|harold camping of FamilyRadio.com - May 11, 2011 Rapture Prediction|
if for every lie, pinocchio's prick would expand, harold camping could easily have the longest dick in the known universe.
as it is, he's probably the biggest DICK in the world. at least for those that believed his rapture story and went ahead and quit their jobs and went on a euphoric acid trip believing that May 21, 2011, at exactly 6:00PM, the rapture will happen and signal the end of the world.
seriously, it can't happen that soon. the expiration on my Coke Zero can said June 15, 2011 and I still have to watch the last episode of Oprah and let Americans make the biggest mistake of voting for the worst American Idol season winner of all time.

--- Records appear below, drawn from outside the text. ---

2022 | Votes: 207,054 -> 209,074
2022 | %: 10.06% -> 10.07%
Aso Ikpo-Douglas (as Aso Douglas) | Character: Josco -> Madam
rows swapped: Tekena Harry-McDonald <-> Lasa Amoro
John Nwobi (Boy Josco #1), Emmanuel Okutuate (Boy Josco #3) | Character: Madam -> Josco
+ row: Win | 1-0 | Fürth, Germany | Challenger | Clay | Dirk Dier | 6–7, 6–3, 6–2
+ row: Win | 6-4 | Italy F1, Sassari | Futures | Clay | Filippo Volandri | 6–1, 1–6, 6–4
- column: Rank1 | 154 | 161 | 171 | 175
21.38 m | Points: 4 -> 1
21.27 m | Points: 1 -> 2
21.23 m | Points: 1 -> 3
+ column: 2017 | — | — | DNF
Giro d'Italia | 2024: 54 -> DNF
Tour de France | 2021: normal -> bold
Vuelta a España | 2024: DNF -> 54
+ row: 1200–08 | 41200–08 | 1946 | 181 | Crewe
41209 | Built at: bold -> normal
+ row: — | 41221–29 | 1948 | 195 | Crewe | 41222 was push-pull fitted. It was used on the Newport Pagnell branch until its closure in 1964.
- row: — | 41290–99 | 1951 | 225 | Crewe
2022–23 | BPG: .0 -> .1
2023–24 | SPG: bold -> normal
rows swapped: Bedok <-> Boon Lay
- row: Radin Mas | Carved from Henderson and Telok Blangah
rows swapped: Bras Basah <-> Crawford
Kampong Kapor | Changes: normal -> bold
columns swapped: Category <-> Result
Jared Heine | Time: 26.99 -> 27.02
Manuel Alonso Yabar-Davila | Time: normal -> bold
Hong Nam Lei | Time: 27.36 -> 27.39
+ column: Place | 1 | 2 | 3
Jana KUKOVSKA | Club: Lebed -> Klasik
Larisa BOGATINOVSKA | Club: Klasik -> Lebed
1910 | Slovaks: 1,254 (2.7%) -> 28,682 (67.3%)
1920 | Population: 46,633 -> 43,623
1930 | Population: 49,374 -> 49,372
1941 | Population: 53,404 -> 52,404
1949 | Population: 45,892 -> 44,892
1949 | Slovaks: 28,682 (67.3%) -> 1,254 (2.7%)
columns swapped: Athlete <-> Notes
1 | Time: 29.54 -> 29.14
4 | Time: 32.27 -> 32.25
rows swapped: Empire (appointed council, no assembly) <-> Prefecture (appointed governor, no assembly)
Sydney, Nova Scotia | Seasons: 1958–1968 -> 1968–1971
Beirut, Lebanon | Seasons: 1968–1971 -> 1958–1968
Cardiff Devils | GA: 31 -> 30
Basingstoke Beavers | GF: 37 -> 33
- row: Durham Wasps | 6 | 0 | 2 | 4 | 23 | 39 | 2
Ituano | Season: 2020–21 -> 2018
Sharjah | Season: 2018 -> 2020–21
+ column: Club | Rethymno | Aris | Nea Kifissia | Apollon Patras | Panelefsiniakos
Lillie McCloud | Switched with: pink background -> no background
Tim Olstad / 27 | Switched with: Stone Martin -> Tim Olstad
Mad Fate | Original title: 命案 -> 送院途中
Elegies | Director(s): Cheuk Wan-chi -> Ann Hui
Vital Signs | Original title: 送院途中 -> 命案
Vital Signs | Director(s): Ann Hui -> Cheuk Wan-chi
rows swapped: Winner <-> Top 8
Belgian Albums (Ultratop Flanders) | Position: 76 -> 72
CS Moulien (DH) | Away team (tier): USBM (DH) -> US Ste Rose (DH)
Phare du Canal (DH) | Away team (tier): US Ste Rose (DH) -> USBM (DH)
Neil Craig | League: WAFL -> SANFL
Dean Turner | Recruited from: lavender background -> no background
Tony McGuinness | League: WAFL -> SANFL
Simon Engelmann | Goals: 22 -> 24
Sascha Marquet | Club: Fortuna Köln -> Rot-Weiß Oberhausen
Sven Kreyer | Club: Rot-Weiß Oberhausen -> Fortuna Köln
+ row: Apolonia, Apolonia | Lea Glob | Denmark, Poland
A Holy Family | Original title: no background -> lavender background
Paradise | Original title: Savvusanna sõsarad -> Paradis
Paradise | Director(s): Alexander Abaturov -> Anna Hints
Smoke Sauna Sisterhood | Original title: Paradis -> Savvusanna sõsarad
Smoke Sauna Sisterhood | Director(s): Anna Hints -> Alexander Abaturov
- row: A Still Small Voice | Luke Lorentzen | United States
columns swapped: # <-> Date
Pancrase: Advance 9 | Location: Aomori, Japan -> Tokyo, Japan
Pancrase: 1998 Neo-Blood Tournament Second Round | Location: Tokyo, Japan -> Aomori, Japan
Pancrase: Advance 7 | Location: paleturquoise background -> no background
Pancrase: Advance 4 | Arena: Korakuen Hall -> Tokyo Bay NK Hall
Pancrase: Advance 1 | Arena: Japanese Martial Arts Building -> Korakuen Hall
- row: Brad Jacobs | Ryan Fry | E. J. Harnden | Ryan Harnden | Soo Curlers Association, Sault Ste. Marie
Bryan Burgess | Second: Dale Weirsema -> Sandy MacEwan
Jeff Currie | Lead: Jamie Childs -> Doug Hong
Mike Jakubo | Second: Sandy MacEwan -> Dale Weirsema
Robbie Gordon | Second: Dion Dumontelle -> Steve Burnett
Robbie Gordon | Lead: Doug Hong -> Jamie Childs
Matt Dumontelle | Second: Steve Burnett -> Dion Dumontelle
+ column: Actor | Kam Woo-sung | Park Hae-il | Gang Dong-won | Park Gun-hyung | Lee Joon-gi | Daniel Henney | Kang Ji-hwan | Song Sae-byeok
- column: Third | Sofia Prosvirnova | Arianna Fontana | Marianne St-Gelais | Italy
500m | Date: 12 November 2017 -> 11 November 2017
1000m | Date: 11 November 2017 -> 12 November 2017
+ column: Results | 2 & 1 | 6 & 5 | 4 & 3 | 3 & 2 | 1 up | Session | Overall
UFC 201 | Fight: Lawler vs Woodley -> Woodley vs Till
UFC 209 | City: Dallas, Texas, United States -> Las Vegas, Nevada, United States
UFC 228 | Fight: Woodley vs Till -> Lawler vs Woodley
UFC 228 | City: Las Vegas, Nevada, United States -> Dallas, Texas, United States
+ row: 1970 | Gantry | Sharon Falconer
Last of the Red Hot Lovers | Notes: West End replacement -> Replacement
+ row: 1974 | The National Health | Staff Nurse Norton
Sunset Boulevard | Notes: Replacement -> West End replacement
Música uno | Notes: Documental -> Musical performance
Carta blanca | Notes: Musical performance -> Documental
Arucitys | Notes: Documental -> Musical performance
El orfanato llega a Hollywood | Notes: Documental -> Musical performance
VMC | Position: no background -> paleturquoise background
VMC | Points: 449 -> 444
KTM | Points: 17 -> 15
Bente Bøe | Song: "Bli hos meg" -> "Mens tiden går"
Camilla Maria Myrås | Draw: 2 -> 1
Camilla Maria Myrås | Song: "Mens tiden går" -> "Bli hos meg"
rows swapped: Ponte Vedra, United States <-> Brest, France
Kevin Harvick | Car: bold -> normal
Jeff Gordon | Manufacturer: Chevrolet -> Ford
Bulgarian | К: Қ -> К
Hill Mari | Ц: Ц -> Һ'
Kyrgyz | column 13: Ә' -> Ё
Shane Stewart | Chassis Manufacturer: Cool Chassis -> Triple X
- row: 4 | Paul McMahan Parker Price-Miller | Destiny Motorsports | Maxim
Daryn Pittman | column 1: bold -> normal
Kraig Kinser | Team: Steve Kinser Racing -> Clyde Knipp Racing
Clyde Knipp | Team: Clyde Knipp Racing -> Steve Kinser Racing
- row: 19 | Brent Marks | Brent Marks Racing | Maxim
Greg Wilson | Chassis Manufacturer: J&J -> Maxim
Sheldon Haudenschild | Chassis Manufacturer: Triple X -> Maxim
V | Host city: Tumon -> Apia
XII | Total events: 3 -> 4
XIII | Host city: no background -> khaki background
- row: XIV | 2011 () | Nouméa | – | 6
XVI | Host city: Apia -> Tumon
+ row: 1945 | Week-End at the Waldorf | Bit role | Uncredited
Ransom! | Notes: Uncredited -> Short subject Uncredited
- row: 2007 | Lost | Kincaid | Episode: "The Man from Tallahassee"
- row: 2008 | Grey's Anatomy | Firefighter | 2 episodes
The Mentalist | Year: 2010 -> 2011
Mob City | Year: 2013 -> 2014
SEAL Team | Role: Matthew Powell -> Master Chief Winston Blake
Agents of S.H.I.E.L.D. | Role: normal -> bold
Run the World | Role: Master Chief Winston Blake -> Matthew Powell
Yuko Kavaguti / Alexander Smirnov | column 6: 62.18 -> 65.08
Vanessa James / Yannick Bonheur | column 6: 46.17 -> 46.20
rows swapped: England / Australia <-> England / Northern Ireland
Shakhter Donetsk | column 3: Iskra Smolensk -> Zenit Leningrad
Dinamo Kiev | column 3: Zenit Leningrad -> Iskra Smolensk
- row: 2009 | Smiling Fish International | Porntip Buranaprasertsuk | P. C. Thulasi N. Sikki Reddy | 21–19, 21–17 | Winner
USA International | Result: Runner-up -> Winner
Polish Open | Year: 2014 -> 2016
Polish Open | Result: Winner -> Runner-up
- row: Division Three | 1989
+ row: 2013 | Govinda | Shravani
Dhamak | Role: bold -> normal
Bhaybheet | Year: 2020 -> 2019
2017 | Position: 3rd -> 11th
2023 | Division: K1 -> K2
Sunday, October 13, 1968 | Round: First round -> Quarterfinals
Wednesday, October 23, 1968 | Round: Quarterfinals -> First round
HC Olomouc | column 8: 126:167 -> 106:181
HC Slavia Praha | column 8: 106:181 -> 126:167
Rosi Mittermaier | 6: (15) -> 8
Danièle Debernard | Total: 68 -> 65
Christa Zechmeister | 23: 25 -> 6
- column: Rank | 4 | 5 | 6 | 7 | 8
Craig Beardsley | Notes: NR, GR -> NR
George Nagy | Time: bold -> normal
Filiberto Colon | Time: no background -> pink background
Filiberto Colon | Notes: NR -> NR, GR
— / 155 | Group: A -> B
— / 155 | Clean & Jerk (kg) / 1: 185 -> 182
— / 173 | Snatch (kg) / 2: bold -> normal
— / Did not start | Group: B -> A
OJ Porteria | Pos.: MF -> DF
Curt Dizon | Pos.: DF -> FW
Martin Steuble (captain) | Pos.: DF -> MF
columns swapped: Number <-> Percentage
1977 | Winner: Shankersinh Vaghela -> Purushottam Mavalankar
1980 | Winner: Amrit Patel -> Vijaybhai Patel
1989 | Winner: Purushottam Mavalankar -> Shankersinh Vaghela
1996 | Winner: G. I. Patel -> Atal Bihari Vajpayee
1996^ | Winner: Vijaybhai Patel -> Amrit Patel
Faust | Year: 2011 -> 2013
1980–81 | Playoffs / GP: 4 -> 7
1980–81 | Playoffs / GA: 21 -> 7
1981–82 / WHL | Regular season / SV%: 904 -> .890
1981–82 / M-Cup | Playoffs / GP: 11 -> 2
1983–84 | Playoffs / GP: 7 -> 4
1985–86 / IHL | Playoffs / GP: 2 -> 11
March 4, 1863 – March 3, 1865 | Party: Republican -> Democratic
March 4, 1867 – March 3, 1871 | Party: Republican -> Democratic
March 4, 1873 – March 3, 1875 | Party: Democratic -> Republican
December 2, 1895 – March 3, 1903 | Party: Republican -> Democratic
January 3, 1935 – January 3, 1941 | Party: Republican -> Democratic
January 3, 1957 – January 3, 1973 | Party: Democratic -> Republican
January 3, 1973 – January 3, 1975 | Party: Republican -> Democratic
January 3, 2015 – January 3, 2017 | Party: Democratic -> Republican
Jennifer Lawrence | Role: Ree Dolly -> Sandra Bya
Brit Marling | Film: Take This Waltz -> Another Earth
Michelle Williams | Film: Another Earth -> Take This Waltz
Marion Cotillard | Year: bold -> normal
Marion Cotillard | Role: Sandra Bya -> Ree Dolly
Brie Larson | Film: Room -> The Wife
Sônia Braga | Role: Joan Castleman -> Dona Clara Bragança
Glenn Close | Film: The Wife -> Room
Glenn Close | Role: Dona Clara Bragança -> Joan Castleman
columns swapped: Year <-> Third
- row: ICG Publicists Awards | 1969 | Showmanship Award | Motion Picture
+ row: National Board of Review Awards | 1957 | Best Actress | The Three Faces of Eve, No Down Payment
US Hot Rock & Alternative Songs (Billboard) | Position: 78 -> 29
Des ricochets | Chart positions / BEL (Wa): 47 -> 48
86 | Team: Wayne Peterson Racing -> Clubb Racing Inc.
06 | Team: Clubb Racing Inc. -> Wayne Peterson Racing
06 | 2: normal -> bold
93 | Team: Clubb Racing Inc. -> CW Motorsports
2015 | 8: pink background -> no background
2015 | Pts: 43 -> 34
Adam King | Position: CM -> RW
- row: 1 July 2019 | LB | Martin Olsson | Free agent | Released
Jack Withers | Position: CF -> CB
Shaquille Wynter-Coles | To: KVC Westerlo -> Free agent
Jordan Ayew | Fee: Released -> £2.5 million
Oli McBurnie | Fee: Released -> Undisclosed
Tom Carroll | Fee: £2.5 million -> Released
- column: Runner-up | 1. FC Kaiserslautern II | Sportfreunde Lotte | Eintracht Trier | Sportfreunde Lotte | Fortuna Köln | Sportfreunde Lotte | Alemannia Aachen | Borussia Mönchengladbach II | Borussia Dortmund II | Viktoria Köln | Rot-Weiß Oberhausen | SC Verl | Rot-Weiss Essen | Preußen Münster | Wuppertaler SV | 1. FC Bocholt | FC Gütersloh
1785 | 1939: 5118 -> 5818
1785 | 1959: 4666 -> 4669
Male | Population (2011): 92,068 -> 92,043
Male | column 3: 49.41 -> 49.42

i sat through mass during the Saturday, May 11, 2011 6:00PM anticipated schedule. if there was anyone who was going to suddenly dissipate and rise to heaven, it would have to be the priest standing in the pulpit in front of all the sinners. guess what, not a single one disappeared inside the church. oh wait, we're asians, we can't be saved, right harold?
last night, i had the distinct pleasure of watching a late tv opinion show where they had rabid anti Reproductive Health (RH) politicians slugging it out with pro RH advocates on the moral merits of the issue. ok, so what's pleasurable with watching la coste (aka crocodile) brand ambassadors on national TV?
when they opened the telephone lines for commentators, one caller opened her line with:
"this is not a question, it's already 9:00PM, May 11, 2011 and harold camping said you suckers are all going to hell with me!"
ooooohhh that shut the panel up and forced an emergency ad spot.
then again, i realized that i had it wrong.
you see, harold computed it VERY specifically to be May 11, 2011 6:00PM California time (where he's based). Which meant that it has to happen May 22, 2011 9:00AM Cebu/Manila/Philippine time.
and i was like, pissed.
i was scheduled to join a corporate event hosted by Shangri-la Mactan Resort and Spa and I was looking forward to breakfast in Acqua and Lunch at Tides.
by 9:01AM i realized that the whole bloody Philippines is going to hell as everyone around me enjoyed their danggit, corn beef hash, fried rice, daing na bangus, native chorizo, omelette and endless supply of freshly brewed coffee and fruit juice.
that's a distinct probability, but the reality would have a horde of pitchfork wielding, jobless, publicly humiliated folks running after harold and shouting "wait till we get to you, we'll make this baseball bat disappear... up your ass!!!"